The package emits value.url for FileField and ImageField values in the detail response. Whether that URL is appropriately gated depends on the consumer's storage backend — the package never wraps the URL with its own access check:

  • Signed-URL backends (S3 with bucket-level access blocked, GCS with signed-blob URLs, a custom storage that returns a tokenised download path, …). The URL is time-bound and per-request; an unauthenticated reader who captures the URL out-of-band has it for the signing TTL only. No further consumer action needed beyond setting the storage's TTL conservatively (matching SESSION_COOKIE_AGE is a reasonable upper bound).
  • Local-storage backends with MEDIA_URL pointing at the same domain as the admin. The URL is just a path under the consumer's static-files server. If MEDIA_URL is publicly readable (the default Django development configuration), then any logged-in staff user who can view the row can also share the file URL with anyone — including unauthenticated parties — and they can fetch the file. For production deployments where files should stay staff-only, put MEDIA_URL behind the same staff-gate as the rest of the admin: django-private-storage, an nginx auth_request to the Django session check, or a small Django view that reads MEDIA_ROOT and gates on request.user.is_active and request.user.is_staff.
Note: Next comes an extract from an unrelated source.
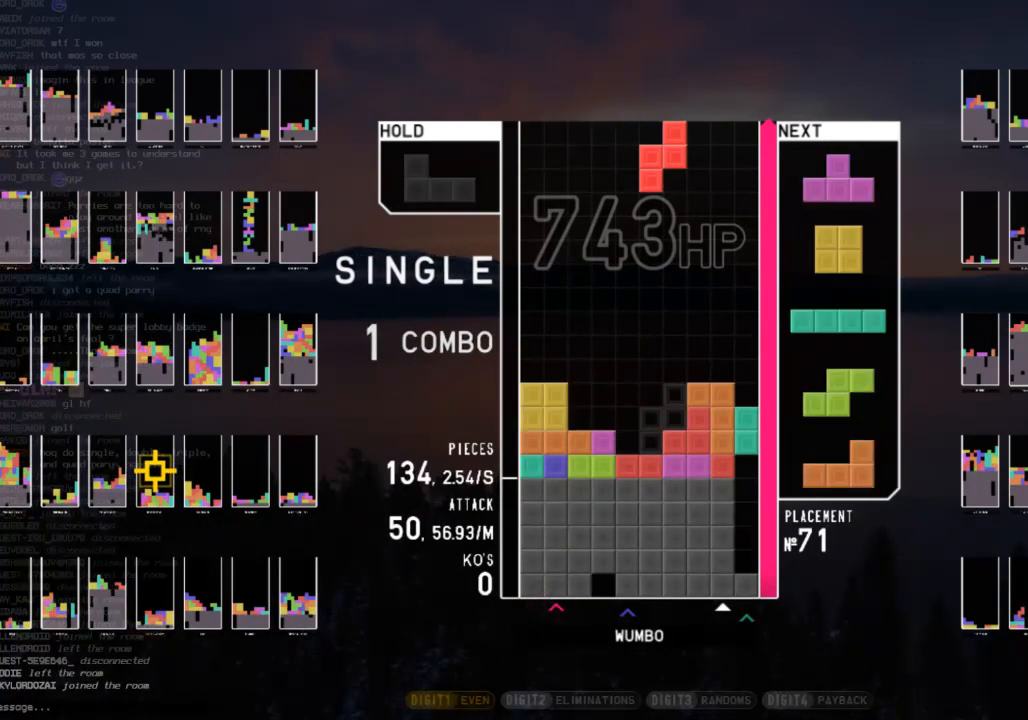
{"keys": ["down", "right"], "events": [[33, "down", "down"], [133, "c", "down"], [133, "down", "up"], [167, "left", "down"], [167, "shift", "down"], [233, "c", "up"], [233, "down", "down"], [333, "down", "up"], [333, "shift", "up"], [400, "left", "up"], [467, "down", "down"], [500, "right", "down"]]}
This is the same disclosure surface Django's HTML admin ships with (its <a href="{{ field.url }}"> does not check the linked URL's ACL either). The SPA does not change the posture; it does make the URLs trivially scriptable against /api/v1/<app>/<model>/<pk>/, which raises the operational stakes of MEDIA_URL configuration.

Uploads (write side)

FileField / ImageField are now writable over multipart/form-data (create + update). The package stores the file through the field's own form + configured Storage — it never builds a path from the client-supplied filename (Storage.get_valid_name / get_available_name sanitise it, so path traversal can't escape upload_to), and an upload addressed to a readonly / exclude / unknown field is rejected 400. Three things remain the consumer's responsibility:

  • Size / count limits — keep Django's defaults on. The multipart parse enforces DATA_UPLOAD_MAX_MEMORY_SIZE, FILE_UPLOAD_MAX_MEMORY_SIZE, and DATA_UPLOAD_MAX_NUMBER_FIELDS; the package never raises or disables them (an over-limit upload returns a clean 400). Do not set these to unbounded values, and tune them for the largest legitimate upload — they are your DoS guard against a worker streaming a multi-GB body.
  • Content validation is yours, by design. The package stores whatever the field's validators accept; it does not sniff content (that would be a parallel system — ModelAdmin stays the source of truth). For untrusted uploads add field validators / extension allowlists / an AV scan, and prefer a storage location that can't execute what it holds.
  • Stored-file XSS. A file served from the admin's own origin with a guessable URL and a dangerous content-type (HTML, SVG) is a stored-XSS vector. Serve media from a separate origin or with Content-Disposition: attachment, and keep SECURE_CONTENT_TYPE_NOSNIFF on (above). ImageField validation (Pillow) rejects non-images including SVG; plain FileField accepts anything its validators allow.

10. Cross-references

  • The API package's own SECURITY.md in MartinCastroAlvarez/django-admin-api — every API-side concern (each /api/v1/... endpoint, the serializer denylist, the permission gates) lives there.
  • README.md — install + three-repo cross-links.
  • ARCHITECTURE.md — what lives in this repo vs. the API / MCP siblings.
  • The API package's own SECURITY.mdMartinCastroAlvarez/django-admin-api — for every API-side gate (each /api/v1/... endpoint, the serializer denylist, the permission checks).

11. Disclosure timeline

For valid vulnerability reports we aim for:

  • Acknowledgement: ≤ 5 working days.
  • Triage + reproducer: ≤ 14 calendar days.
  • Patched release: depends on severity; critical issues are prioritized immediately.
  • Public advisory: published with the fix, crediting the reporter unless they request anonymity.